▸ **EXERCISE**
Please continue the passage on acoustic coupling in hands-free telephone instruments, picking up after its final sentence.

As is known in the art, a loudspeaker type telephone instrument has a microphone for transmitting voice signals and a loudspeaker for receiving voice signals transmitted from the microphone of another loudspeaker type telephone instrument.
The loudspeaker is capable of emitting a relatively large amount of sound energy, much more than the amount of sound energy emitted by an earphone of a conventional handheld telephone instrument. The loudspeaker and the microphone of a loudspeaker or hand-free type of telephone instrument are assembled in a relatively close relationship within the same casing or cabinet of the instrument. Inevitably, the loudspeaker is acoustically coupled with the microphone in a strong manner. An interphone instrument also has a pair of electric/acoustic and acoustic/electric converters which are acoustically coupled with each other.
The acoustic coupling between a pair of converters (loudspeaker and microphone) of a hand-free telephone instrument and/or interphone apparatus is apt to produce a number of adverse effects on the bidirectional voice-communication system with a pair of hand-free telephone or interphone instruments.

▸ **PROVIDED MATERIAL**
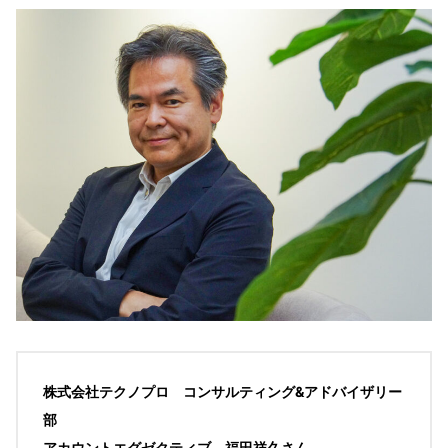
株式会社テクノプロ コンサルティング&アドバイザリー
部
アカウントエグゼクティブ 福田祥久さん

▸ **RESPONSE AREA**
For example, assuming that a first microphone of a first hand-free telephone instrument is connected via a voice transmission line or channel to a second loudspeaker of second hand-free telephone instrument and that a second microphone of the second telephone instrument is connected via another voice transmission line to a first loudspeaker of the first telephone instrument, an acoustic energy inputted to the first microphone is fed back to itself, because a closed loop is formed owing to the acoustic coupling between the loudspeaker and the corresponding microphone. The level of the fed-back signal often becomes high enough to produce a howling.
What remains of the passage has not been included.